De man heeft een verweerschrift ingediend.
2. Bespreking van het cassatiemiddel
2.1
Het cassatiemiddel bevat twee onderdelen (klachten).
2.2
Onderdeel 1 is gericht tegen de rechtsoverwegingen 1–5 van zowel de tussenbeschikking als van de eindbeschikking, in het bijzonder tegen de rechtsoverwegingen 4.12 tot en met 4.15 en de beslissing onder 5 van de eindbeschikking, voor zover die beoordeling en beslissing betrekking hebben op de nihilstelling van de kinderalimentatie (per 16 oktober 2007).
Het hof heeft allereerst in rechtsoverweging 4.12 overwogen dat de man heeft gesteld dat zijn draagkracht ontoereikend is om de hem opgedragen bijdragen in de kosten van levensonderhoud van de vrouw en de kosten van verzorging en opvoeding van de kinderen te betalen, vervolgens de financiële situatie van de man (A. inkomen en B. lasten) van de man besproken (rov. 4.13) en op grond daarvan de alimentatie als volgt vastgesteld:
‘4.14.
Op grond van hetgeen hierboven is overwogen en rekening houdend met alle relevante fiscale aspecten is het hof van oordeel, dat de man in beginsel de draagkracht heeft om in de periode van 6 juli 2007 tot 16 oktober 2007 een onderhoudsbijdrage voor de kinderen te betalen van € 70,-- per kind per maand en dat hij daarnaast geen draagkracht meer heeft tot betaling van partneralimentatie.
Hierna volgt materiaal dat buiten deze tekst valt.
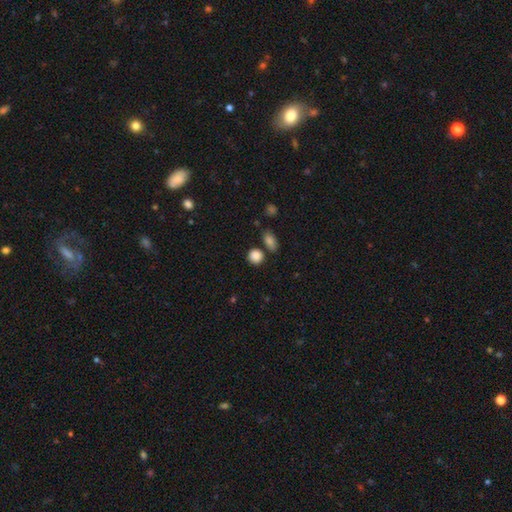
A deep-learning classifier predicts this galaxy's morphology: This is clearly a smooth galaxy (86%). How rounded: clearly round (82%). Merging: likely none (74%).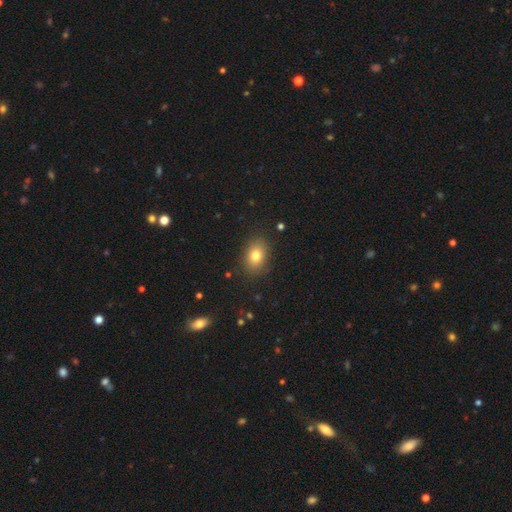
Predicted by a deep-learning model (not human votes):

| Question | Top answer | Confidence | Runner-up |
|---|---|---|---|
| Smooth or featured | smooth | 80% | star or artifact (10%) |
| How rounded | in between | 72% | round (26%) |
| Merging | none | 85% | minor disturbance (10%) |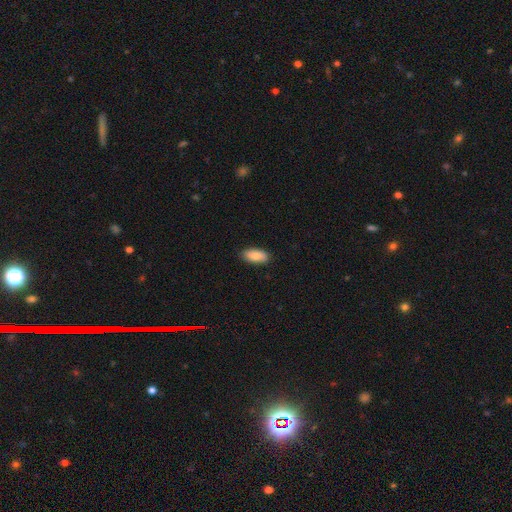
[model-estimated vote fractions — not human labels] Smooth or featured? Predicted: smooth (p=0.85). How rounded? Predicted: in between (p=0.90). Merging? Predicted: none (p=0.87).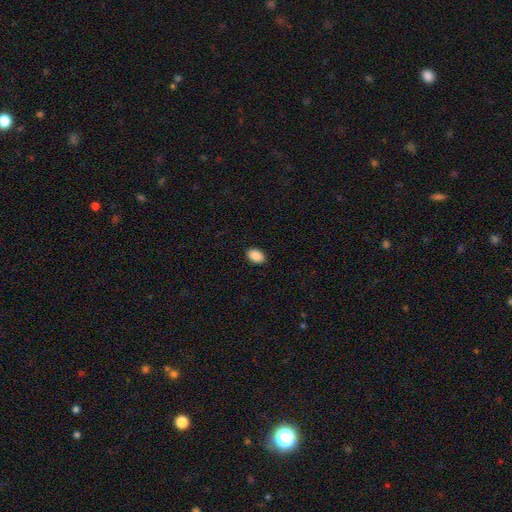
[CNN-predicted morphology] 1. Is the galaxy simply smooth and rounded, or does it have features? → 90% smooth, 7% star or artifact, 3% featured or disk.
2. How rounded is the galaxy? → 89% in between, 10% round, 1% cigar-shaped.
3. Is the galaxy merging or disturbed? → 90% none, 7% minor disturbance, 2% major disturbance, 1% merger.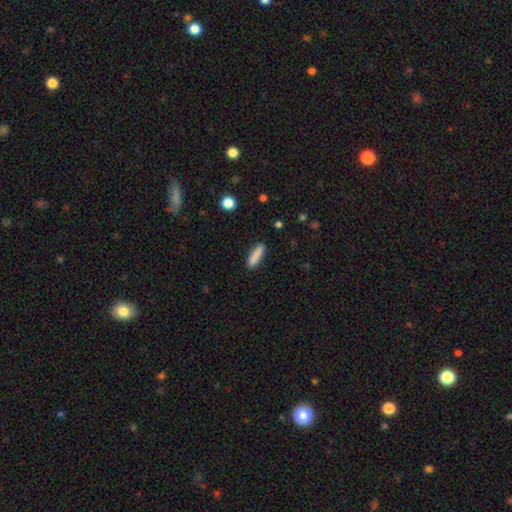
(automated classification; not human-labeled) This is clearly a smooth galaxy (86%). How rounded: likely cigar-shaped (74%). Merging: clearly none (87%).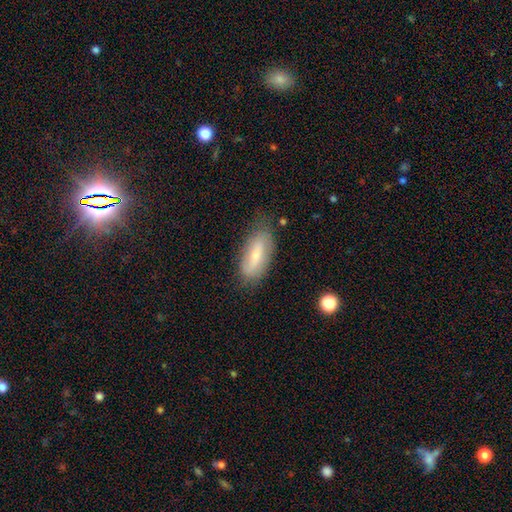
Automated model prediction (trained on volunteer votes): Smooth or featured?
  - smooth: 55% *
  - featured or disk: 38%
  - star or artifact: 7%
How rounded?
  - in between: 81% *
  - cigar-shaped: 16%
  - round: 3%
Merging?
  - none: 73% *
  - minor disturbance: 20%
  - major disturbance: 5%
  - merger: 2%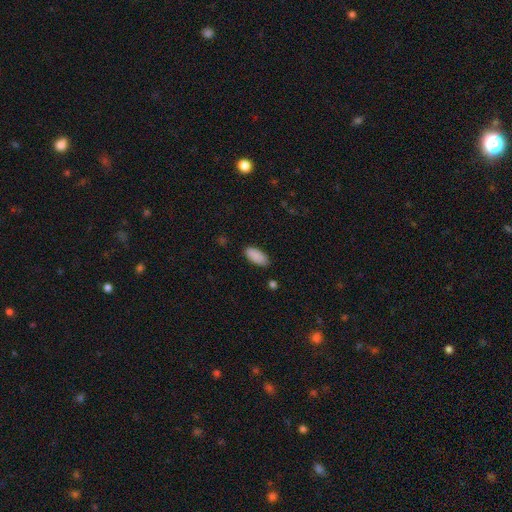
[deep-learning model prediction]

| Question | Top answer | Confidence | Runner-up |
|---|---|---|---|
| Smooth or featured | smooth | 90% | star or artifact (7%) |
De man heeft echter aangeboden om voor de periode van 6 juli 2007 tot 16 oktober 2007 € 150,-- per kind per maand te betalen, zodat het hof de alimentatieverplichting van de man jegens de kinderen over die periode zal vaststellen op dit laatste bedrag.
4.14.1.
Vanaf 16 oktober 2007 heeft de man geen enkele draagkracht om enig bedrag te betalen ter voorziening in de kosten van verzorging en opvoeding van Britt en/of in het levensonderhoud van de vrouw.’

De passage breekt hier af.